$7,125 monthly pension and Prem Misir
After lecturing for 10 years (1975–1985) at the University of Guyana (UG), I became eligible for a pension in 1995.
I was awarded the ‘princely’ sum of $7,125 per month. When I questioned this amount, I was informed that my award was in keeping with the provisions of the pension scheme in force at UG, where I was seconded from the Public Service in 1975.
Some years ago (1995/1996), because of the meager pensions paid by UG, Cabinet found it necessary to award a special pension of thirty thousand dollars $30, 000 to the late Dr. George Walcott, a former Vice-Chancellor of the university. The award was intended to bring some measure of relief to the dire circumstances in which the former Vice-Chancellor had found himself. However, the damage had already been done. Dr Walcott did not survive much longer after receiving his new pension.

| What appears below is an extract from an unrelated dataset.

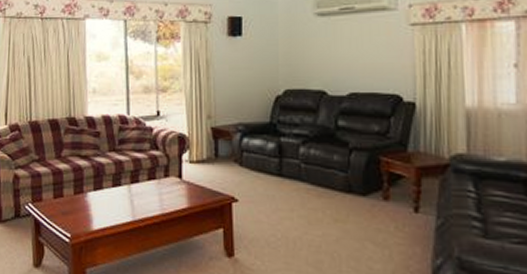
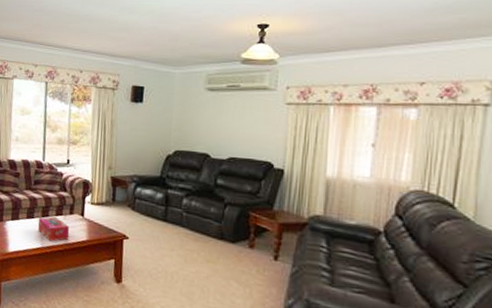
tissue box: none [126,181,166,213] -> present [38,216,70,242]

In 2011, after all the hype about progress over the past 19 years, I am still receiving $7,125 per month. This is less than the ‘Old Age’ pension of $7, 500 per month.

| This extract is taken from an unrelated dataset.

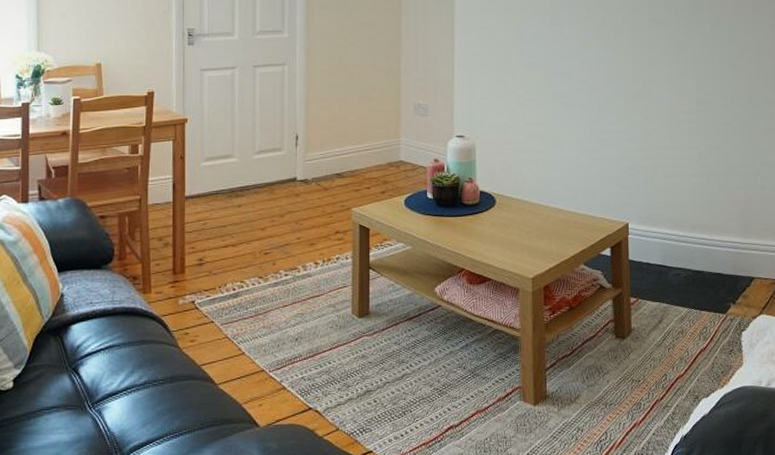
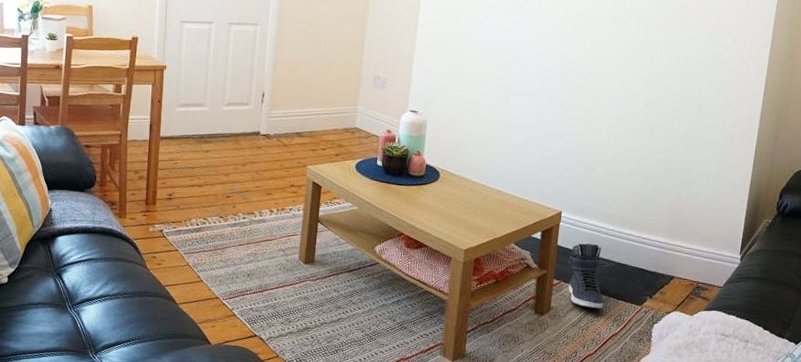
sneaker: none [643,254,686,324] -> present [568,243,604,309]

For some reason or other, it appears that the relevant university officials never thought that I was eligible for any of the 5% cost of living increases awarded to public servants through the years.
I have taken due cognizance of Dr. Prem Misir’s letter: “Why is President Jagdeo’s Pension Only Now a Matter of Concern” in which he defends the President’s pension of $3M per month.
I now publicly ask the ‘Pro-Chancellor’ Dr Prem Misir, who for the past eight years is also the Chairman of the governing Council and Chairman of the Finance and General Purposes Committee (the relevant university bodies in this matter), to use his good office to bring me (and my contemporaries who are still alive), some measure of relief from this gross abomination. After all, charity begins at home – the University of Guyana.